IOWA CITY, Iowa — Fueled by embarrassment and a modicum of insecurity, Iowa’s defense wanted to prove it wasn’t the turnstile it showed at Penn State a week earlier.
The Hawkeyes gave up nearly 600 yards in that blowout loss on Nov. 5. Even worse, the defense surrendered 359 rushing yards that day. The defenders felt that performance gave fans a reason to abandon them. Saturday against Michigan, the Hawkeyes had another chance to win back fans’ approval. They did just that in a 14-13 upset of the then-No. 3 Wolverines.
“We felt like no one was really pulling for us. I don’t really blame them,” Iowa defensive tackle Faith Ekakitie said. “They had really no reason to after last week’s performance and how we’d been playing all year. But I think within the team we knew that we were capable of competing, and it was just a matter of going out there and finally doing it for once.”
“I know for a fact people counted us out,” Iowa defensive tackle Jaleel Johnson said. “That loss to Penn State, people were like ‘Iowa-Michigan, it’s not even going to be a game.’ We were underdogs. We were going to be down three touchdowns, that’s what they said.”
Against Michigan (9-1, 6-1 Big Ten), Iowa’s defense put it all together. The Hawkeyes (6-4, 4-3) allowed 98 rushing yards and 103 through the air. They kept the high-powered Wolverines off the field, allowing just 5 of 15 third-down conversions. Iowa limited Michigan to just 27:15 in time of possession, more than six minutes below the Wolverines’ standard.
Juxtaposed against the second-worst statistical performance of the Kirk Ferentz era, the defense’s 201 yards allowed ranks as one of the best. Certainly the greatest one-week turnaround in Iowa defensive history. It was the fewest yards allowed by Iowa since Oct. 17, 2015 at Northwestern. But the 2015 Wildcats’ offense couldn’t scratch the 2016 Wolverines’ prowess.
Michigan averaged 47.8 points and 497.4 yards a game coming into Kinnick Stadium. The Wolverines scored at least 41 points on seven of nine opponents and more than 50 on four of them.
So how did the Hawkeyes slow down the Michigan machine? By applying fundamentals. Self-correcting. Perfecting techniques. By doing all the same things that escaped them on nearly every play at Penn State. Middle linebacker Josey Jewell said the team rewatched the Penn State video but viewed “mostly the bad plays.” An overarching element became clear to every Iowa defender in that blowout.
“One big thing we had was just do your job and have trust in everybody else,” Jewell said. “That was one things we tried to focus on, just doing your job.”

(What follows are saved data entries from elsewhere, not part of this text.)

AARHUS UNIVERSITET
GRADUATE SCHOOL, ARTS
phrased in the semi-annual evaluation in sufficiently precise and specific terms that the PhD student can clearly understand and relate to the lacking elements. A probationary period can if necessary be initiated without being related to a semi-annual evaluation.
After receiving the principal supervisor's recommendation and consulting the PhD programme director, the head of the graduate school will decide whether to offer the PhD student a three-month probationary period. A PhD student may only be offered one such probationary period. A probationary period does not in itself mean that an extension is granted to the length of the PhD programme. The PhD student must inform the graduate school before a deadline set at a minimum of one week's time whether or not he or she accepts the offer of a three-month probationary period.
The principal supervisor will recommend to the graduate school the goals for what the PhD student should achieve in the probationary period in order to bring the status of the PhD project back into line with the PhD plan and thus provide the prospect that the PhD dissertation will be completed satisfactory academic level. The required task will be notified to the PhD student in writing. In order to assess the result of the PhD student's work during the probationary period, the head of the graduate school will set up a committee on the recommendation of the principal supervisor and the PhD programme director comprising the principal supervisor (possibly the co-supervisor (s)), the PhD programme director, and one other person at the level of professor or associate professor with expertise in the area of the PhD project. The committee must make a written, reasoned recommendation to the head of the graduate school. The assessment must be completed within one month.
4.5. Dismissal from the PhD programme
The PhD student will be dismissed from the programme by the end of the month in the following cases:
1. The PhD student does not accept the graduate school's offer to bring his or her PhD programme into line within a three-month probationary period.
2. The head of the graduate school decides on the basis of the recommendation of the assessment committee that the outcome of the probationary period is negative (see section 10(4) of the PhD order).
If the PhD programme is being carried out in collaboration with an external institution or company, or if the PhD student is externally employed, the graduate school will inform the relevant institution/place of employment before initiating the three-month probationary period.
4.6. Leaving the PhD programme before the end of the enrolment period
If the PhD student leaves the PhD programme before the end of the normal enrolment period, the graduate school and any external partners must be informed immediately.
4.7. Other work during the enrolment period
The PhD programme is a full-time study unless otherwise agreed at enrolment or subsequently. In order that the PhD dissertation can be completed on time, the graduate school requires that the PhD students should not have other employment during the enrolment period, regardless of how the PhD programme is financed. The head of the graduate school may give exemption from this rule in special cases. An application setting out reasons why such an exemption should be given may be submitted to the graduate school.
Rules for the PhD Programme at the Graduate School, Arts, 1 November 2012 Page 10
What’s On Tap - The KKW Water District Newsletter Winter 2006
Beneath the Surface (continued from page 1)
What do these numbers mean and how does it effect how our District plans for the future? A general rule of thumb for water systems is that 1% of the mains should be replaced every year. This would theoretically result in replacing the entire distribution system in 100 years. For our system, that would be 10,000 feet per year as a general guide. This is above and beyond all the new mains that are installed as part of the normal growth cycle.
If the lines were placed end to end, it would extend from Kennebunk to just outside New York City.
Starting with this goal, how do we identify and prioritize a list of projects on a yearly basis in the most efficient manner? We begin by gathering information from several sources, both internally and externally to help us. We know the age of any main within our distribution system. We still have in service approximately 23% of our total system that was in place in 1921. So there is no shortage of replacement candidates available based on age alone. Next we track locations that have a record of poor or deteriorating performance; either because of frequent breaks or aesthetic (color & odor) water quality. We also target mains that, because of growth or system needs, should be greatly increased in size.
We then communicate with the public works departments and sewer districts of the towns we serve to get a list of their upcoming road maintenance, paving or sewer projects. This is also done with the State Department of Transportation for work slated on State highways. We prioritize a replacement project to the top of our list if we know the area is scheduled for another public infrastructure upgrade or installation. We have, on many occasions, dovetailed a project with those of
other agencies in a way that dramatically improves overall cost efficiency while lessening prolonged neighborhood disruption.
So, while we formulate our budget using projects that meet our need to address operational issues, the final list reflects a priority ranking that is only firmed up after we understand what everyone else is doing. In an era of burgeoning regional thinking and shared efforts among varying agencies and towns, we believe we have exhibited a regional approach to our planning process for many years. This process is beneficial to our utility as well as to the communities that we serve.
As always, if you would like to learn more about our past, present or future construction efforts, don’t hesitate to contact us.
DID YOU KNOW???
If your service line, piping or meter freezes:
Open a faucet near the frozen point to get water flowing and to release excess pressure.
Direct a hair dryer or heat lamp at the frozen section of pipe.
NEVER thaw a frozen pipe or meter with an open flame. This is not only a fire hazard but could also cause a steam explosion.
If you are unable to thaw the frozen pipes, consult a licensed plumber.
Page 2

Sound easy? Well it isn’t. The minor mistakes at Penn State were amplified by players up front getting out of position. To cover those mistakes, the second- and third-level defenders applied too much freelance play. The Nittany Lions found Iowa’s weaknesses and attacked. The frustration built and spilled over four quarters.
Ekakitie was one of the worst offenders. Pro Football Focus graded him 278 out of 278 at his position. Saturday against Michigan, Ekakitie had four tackles, including two for loss. The defensive line dominated Michigan’s front wall, and that allowed Iowa’s linebackers and safeties to rally to the football.
“When we don’t perform to the level that we know we can play at, it eats at us too,” Ekakitie said. “It’s literally me not being in my gap for a second longer or a linebacker taking a wrong step. It’s such little things, (but) it makes a big difference. It does eat at you.
“I’d say I’ve never doubted myself, not only my ability but our ability to compete at the highest level. When we go against a team that’s as talented as they are, to the public eye it may seem that we shouldn’t be on the same playing field. We put in the same amount of time they put in every week, we put on our pants one leg at a time. I feel like we can compete with anyone.”
Nobody dominated the game like Johnson, who finished with a team-high nine tackles. He recorded a safety when he tackled Michigan running back De’Veon Smith in the end zone. He also sacked Michigan quarterback Wilton Speight for an 8-yard loss. The Hawkeyes totaled eight tackles for loss and two sacks. Michigan had allowed just 12 sacks all year.
“It was a lot of credit to the D-line,” Jewell said. “They came to play (Saturday). They made it easy on us in the back end to see the gaps. They got a lot of penetration.
“Everybody is sick of losing those tight games. Penn State was huge, a big loss. Everybody is sick of it, and guys were eager to get out there again and give it their all and give it 100 percent and just focus on their job.”
A simple approach led to a major achievement. What a novel concept.